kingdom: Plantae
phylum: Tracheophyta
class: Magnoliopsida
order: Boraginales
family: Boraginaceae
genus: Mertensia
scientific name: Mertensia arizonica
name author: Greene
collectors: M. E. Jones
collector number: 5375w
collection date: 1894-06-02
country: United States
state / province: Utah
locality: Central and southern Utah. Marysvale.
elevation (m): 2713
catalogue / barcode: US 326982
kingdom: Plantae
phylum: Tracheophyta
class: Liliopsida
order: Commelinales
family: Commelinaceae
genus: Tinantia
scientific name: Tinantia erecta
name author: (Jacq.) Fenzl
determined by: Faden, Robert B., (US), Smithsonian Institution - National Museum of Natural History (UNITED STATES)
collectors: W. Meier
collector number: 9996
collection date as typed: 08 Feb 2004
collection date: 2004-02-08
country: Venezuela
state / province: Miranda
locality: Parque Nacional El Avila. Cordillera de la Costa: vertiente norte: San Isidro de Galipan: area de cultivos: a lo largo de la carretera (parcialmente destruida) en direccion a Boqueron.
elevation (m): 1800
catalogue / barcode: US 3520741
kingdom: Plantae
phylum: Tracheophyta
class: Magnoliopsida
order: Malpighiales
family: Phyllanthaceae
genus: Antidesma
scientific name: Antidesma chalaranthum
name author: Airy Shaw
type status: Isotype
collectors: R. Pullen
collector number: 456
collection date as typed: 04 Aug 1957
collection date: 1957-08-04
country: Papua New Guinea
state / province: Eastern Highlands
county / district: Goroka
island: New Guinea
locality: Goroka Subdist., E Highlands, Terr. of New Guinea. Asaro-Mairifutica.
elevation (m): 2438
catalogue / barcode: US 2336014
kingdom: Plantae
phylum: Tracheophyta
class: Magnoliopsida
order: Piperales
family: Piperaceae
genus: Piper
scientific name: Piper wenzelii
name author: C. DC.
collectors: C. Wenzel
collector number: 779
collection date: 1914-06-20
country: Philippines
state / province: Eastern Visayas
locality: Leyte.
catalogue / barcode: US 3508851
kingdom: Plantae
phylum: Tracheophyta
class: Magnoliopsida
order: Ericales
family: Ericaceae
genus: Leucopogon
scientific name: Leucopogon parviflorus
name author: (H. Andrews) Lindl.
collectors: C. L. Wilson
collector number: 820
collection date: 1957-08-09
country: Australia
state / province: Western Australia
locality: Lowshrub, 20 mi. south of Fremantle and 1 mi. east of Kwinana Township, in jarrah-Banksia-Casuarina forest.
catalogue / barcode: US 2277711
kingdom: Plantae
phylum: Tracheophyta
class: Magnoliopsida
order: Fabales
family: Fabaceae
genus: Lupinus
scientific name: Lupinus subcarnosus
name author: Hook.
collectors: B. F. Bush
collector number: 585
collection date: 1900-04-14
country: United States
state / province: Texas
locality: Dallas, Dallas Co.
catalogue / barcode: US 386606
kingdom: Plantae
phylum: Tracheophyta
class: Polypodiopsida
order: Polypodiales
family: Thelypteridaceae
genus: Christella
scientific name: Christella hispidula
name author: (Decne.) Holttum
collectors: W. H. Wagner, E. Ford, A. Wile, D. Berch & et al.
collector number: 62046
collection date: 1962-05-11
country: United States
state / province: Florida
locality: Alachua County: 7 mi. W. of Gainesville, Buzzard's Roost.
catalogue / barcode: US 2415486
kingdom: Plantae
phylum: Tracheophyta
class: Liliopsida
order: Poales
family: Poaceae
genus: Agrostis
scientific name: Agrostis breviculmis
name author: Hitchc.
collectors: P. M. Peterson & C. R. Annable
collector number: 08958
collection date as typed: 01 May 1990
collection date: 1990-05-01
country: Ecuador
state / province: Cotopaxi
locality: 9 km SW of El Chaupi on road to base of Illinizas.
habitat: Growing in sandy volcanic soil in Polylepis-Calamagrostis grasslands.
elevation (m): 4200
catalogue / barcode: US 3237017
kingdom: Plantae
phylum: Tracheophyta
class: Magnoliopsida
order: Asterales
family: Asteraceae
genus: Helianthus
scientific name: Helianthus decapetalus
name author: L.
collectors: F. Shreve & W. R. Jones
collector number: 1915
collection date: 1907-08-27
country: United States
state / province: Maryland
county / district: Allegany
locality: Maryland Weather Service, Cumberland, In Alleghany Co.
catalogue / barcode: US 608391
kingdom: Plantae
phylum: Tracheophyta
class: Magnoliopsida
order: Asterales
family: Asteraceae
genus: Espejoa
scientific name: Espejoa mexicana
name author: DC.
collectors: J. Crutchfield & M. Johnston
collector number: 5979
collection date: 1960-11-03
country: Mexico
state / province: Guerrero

= Task requirements =
How many lines in the records above contain the string "scientific"? Case counts. Reply with the number alone.

= Response =
10